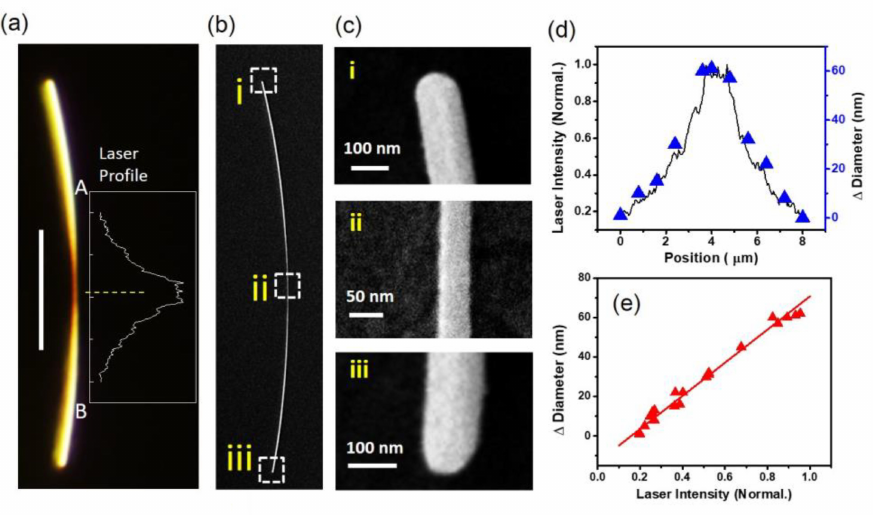
Figure 2. Relationship between NW morphological changes and laser intensity. ( a ) Dark field image of a NW after 25 s laser illumination. The laser power is 200 mW. The white dashed circle indicates the focused laser spot. The scale bar is 5 µ m. ( b ) SEM image of the NW in ( a ). ( c ) Zoomed in SEM images of the area ( i – iii ). ( d ) Laser intensity and NW diameter changes from position A to B along the NW as shown in ( c ). ( e ) Relationship between NW diameter changes and laser intensity.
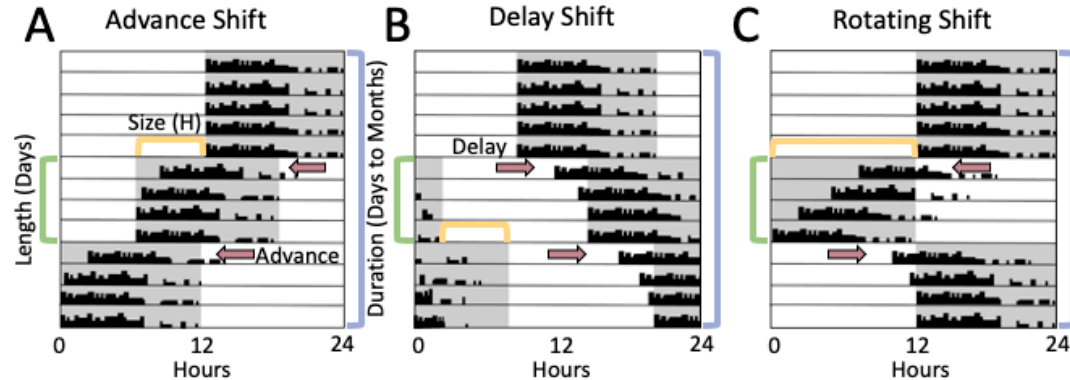
Figure 3. Commonly used light shift paradigms in rodent study models. Single plotted actogram examples of rodent locomotor activity to describe methods commonly utilized to evaluate the influence of light shifts. Shaded areas indicate time of lights OFF, and white areas indicate time of lights ON over a 24 h day. Three main types of light-shift paradigms separated by shift direction, with advancing shifts ( A ), delaying shifts ( B ), and ( C ) rotating combination of advancing and delaying shifts. Other variables important to light-shift paradigms include shift size (time in hours (H) of the shift, typically ranging between 3 and 12 h), shift length (number of days between shifts, indicated by the green brackets), and shift duration (number of days exposed to the shift paradigm, indicated by blue brackets). Arrows indicate day and direction of shift. Table 2. Summary of outcomes in rodent light-shift models included in this review.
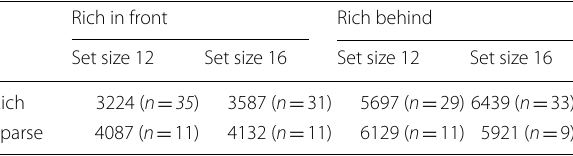
This table includes data from the training phase of the experiment. The number of observations differs across conditions. The average number of observations under each condition is indicated parenthetically and labeled as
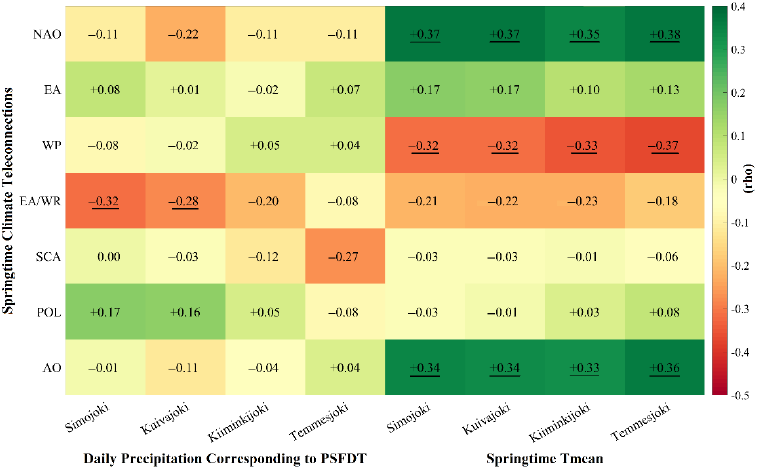
Figure 7. The Spearman ’ s rank correlations (rho) of springtime climate teleconnections with daily precipitation corresponding to the PSFD as well as with springtime Tmean in all the Simojoki, Kuivajoki, Kiiminkijoki, and Temmesjoki rivers across northern Finland during 1967 – 2011. The underlined values show statistically significant ( p < 0.05) correlations. The correlations of PSFDMs in the Simojoki and the Kuivajoki (rho = 0.84) were stronger than in the Kuivajoki and the Kiiminkijoki (rho = 0.72) as well as in the Kiiminki- joki and the Temmesjoki (rho = 0.64) (Figure 8). Similar relationships were found in the PSFDTs of natural rivers studied across northern Finland, with rho = 0.67 – 0.97 (Figure 8). The Kiiminkijoki and the Temmesjoki showed the highest correlation (rho = +0.92) be- tween daily precipitation time series corresponding to the PSFDTs (Figure 8). Spring Tmean variability was strongly similar over the basin of all the natural rivers studied, with rho = 0.97 – 0.99 (Figure 8). The negative effects of spring Tmean were stronger on the PSFDT in the Simojoki (rho = −0 .48) and the Kuivajoki (rho = −0 .45) rivers than in the Kiiminkijoki (rho = −0 .34) and Temmesjoki (rho = −0 .26) rivers (Figure 8). Figure 8. The Spearman ’ s rank correlations (rho) among peak spring flood discharge magnitude (PSFDM). PSFD timing (PSFDT), PSFDT’s corresponding daily precipitation (Daily P), and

» **Directions**:
Return the whole listing exactly, minus its pictures.

» **Response to this task**:
Figure 2. Relationship between NW morphological changes and laser intensity. ( a ) Dark field image of a NW after 25 s laser illumination. The laser power is 200 mW. The white dashed circle indicates the focused laser spot. The scale bar is 5 µ m. ( b ) SEM image of the NW in ( a ). ( c ) Zoomed in SEM images of the area ( i – iii ). ( d ) Laser intensity and NW diameter changes from position A to B along the NW as shown in ( c ). ( e ) Relationship between NW diameter changes and laser intensity.
Figure 3. Commonly used light shift paradigms in rodent study models. Single plotted actogram examples of rodent locomotor activity to describe methods commonly utilized to evaluate the influence of light shifts. Shaded areas indicate time of lights OFF, and white areas indicate time of lights ON over a 24 h day. Three main types of light-shift paradigms separated by shift direction, with advancing shifts ( A ), delaying shifts ( B ), and ( C ) rotating combination of advancing and delaying shifts. Other variables important to light-shift paradigms include shift size (time in hours (H) of the shift, typically ranging between 3 and 12 h), shift length (number of days between shifts, indicated by the green brackets), and shift duration (number of days exposed to the shift paradigm, indicated by blue brackets). Arrows indicate day and direction of shift. Table 2. Summary of outcomes in rodent light-shift models included in this review.
This table includes data from the training phase of the experiment. The number of observations differs across conditions. The average number of observations under each condition is indicated parenthetically and labeled as
Figure 7. The Spearman ’ s rank correlations (rho) of springtime climate teleconnections with daily precipitation corresponding to the PSFD as well as with springtime Tmean in all the Simojoki, Kuivajoki, Kiiminkijoki, and Temmesjoki rivers across northern Finland during 1967 – 2011. The underlined values show statistically significant ( p < 0.05) correlations. The correlations of PSFDMs in the Simojoki and the Kuivajoki (rho = 0.84) were stronger than in the Kuivajoki and the Kiiminkijoki (rho = 0.72) as well as in the Kiiminki- joki and the Temmesjoki (rho = 0.64) (Figure 8). Similar relationships were found in the PSFDTs of natural rivers studied across northern Finland, with rho = 0.67 – 0.97 (Figure 8). The Kiiminkijoki and the Temmesjoki showed the highest correlation (rho = +0.92) be- tween daily precipitation time series corresponding to the PSFDTs (Figure 8). Spring Tmean variability was strongly similar over the basin of all the natural rivers studied, with rho = 0.97 – 0.99 (Figure 8). The negative effects of spring Tmean were stronger on the PSFDT in the Simojoki (rho = −0 .48) and the Kuivajoki (rho = −0 .45) rivers than in the Kiiminkijoki (rho = −0 .34) and Temmesjoki (rho = −0 .26) rivers (Figure 8). Figure 8. The Spearman ’ s rank correlations (rho) among peak spring flood discharge magnitude (PSFDM). PSFD timing (PSFDT), PSFDT’s corresponding daily precipitation (Daily P), and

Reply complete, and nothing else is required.